→ TESTO DI LETTURA:
----------

L’Italia contemporanea si interroga di frequente sul proprio declino. Lo fa brancolando tra rimpianti sterili e luoghi comuni dal sapore rancido. L’ultimo esempio è l’articolo pubblicato da un noto quotidiano, firmato da autorevole mano appartenente all’élite intellettuale del Paese.
Un testo impregnato di giudizi sommari e malcelata nostalgia per un’epoca passata, probabilmente mai esistita se non nell’immaginario di certi ambienti. Nel mirino, ancora una volta, le nuove generazioni. Adolescenti liquidati come orde barbariche, rei solo di parlare lingue diverse dai loro giudici ultracinquantenni.
Come se la gioventù non fosse da sempre, per sua stessa natura, simbolo di futuro e cambiamento. Come se la storia non ci insegnasse che ogni epoca teme e disprezza i giovani che ne preparano il ricambio.
Quei ragazzi osservati con sufficienza su un treno da Roma a Foggia non hanno colpa alcuna. La loro supposta volgarità e maleducazione è semmai lo specchio di una società che ha smarrito valori condivisi. Che ha smesso di investire in istruzione e cultura, lasciando i suoi figli in un limbo privo di guide e modelli positivi.

----------

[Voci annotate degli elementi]
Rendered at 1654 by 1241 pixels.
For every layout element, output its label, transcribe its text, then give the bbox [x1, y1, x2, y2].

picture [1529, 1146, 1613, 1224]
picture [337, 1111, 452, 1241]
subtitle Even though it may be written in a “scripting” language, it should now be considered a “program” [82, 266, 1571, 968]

----------

Rispondi in breve a queste domande sul testo dedicato al declino dell'Italia:
1. Chi viene liquidato come "orde barbariche"?
2. Su quale tratta viaggiava il treno dove sono stati osservati i ragazzi?
3. In che cosa la società ha smesso di investire?

1. Gli adolescenti, cioè le nuove generazioni.
2. Da Roma a Foggia.
3. In istruzione e cultura.